Клянусь Богом, – сказал король, – никогда еще я не слышал о таком возвышенном и милосердном обычае. И я, коронованный монарх, и за целый месяц не раздаю столько милостыни.
Тут принесли угощенья. Инфанта сказала Тиранту, чтобы тот сел за стол на прежнее место, а Филипп, поняв, какую великую оплошность он допустил и с какой деликатностью Тирант ее исправил, за едой постоянно помнил об этом и делал все так, как инфанта.
Когда все поднялись из-за стола, инфанта обратилась к одной из своих придворных дам, которой она очень доверяла, и, одолеваемая одновременно гневом и любовью, начала ей жаловаться.
Глава 103
О том, как сетовала дочь короля Сицилии после того, как закончилось пиршество.

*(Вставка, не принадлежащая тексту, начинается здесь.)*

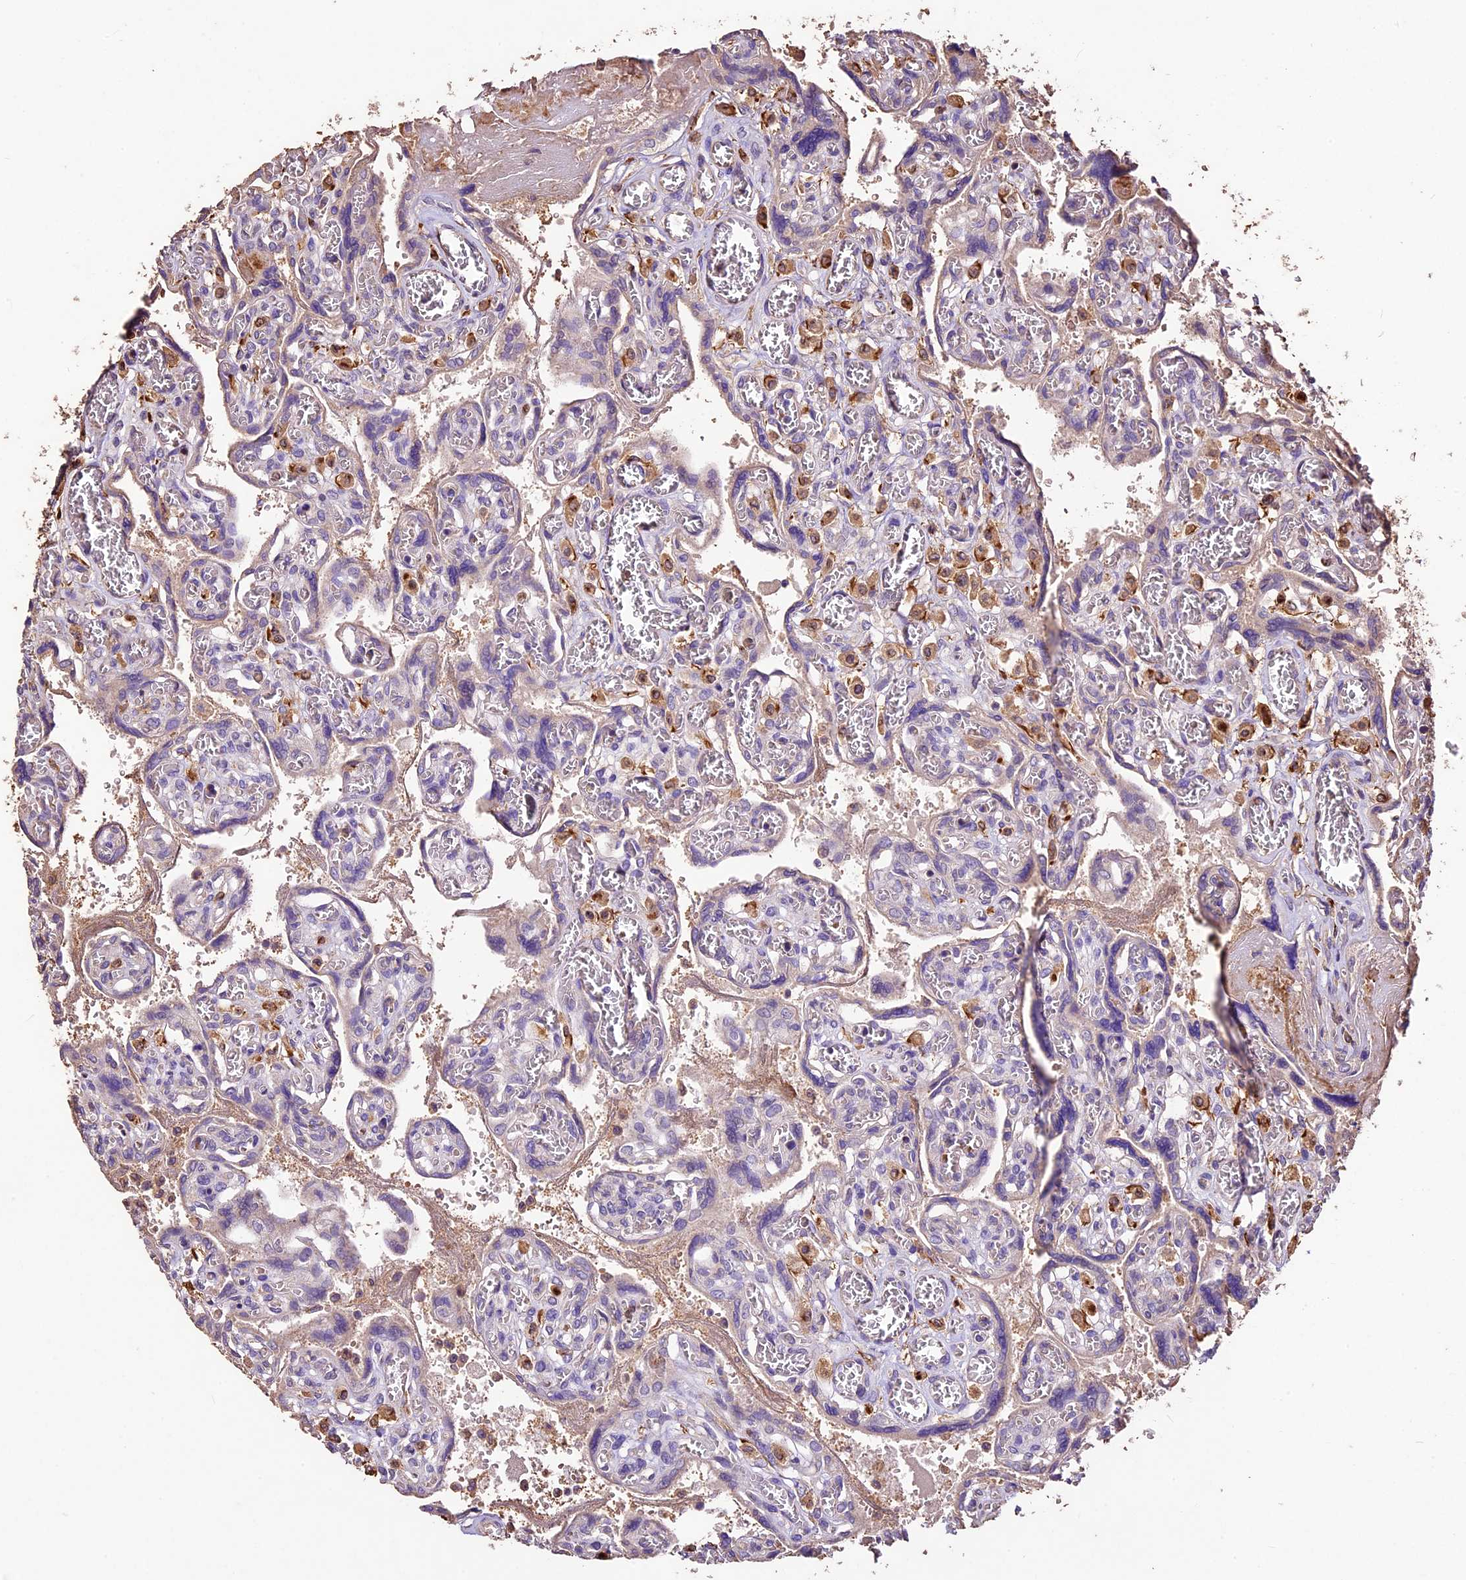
{"staining": {"intensity": "negative", "quantity": "none", "location": "none"}, "tissue": "placenta", "cell_type": "Trophoblastic cells", "image_type": "normal", "snomed": [{"axis": "morphology", "description": "Normal tissue, NOS"}, {"axis": "topography", "description": "Placenta"}], "caption": "The micrograph shows no significant positivity in trophoblastic cells of placenta.", "gene": "CRLF1", "patient": {"sex": "female", "age": 39}}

До чего же я страдаю из-за того, что этот Тирант встает поперек моему жела-нию и я ни часа не могу поговорить наедине с Филиппом! С сыном, братом или господином и то не бывает никто до того неразлучен! А ведь я ни словом не могу перемолвиться с Филиппом так, чтобы Тирант не вмешался в наш разговор. О Тирант! Уплывай скорей отсюда, и пусть тебе повезет в других землях, только оставь меня вдвоем с Филиппом ради спокойствия моей души и мне в утешение; а если ты не уедешь, жить мне всю жизнь в муках, ибо ты так ловко умеешь исправлять неловкость других! Скажи, Тирант, за что ты мне так досаждаешь? Ведь если ты когда-нибудь любил, то должен знать, что за отдохновение беседовать один на один с тем, кого любишь. Я же до сих пор не ведала и не чувствовала любовных страданий: мне были приятны ухаживания и знаки любви, но когда я вспоминала, что все это – вассалы, к тому же придворные моего отца, все их признания и похвалы уже не волновали меня. Теперь же я, несчастная, хочу заснуть и не могу, ночь кажется мне чересчур длинной, сладкое – горьким, как желчь, руки меня не слушаются, душа моя в смятении; я хочу лишь, чтобы меня оставили в покое! Если это – жизнь, то что же такое смерть!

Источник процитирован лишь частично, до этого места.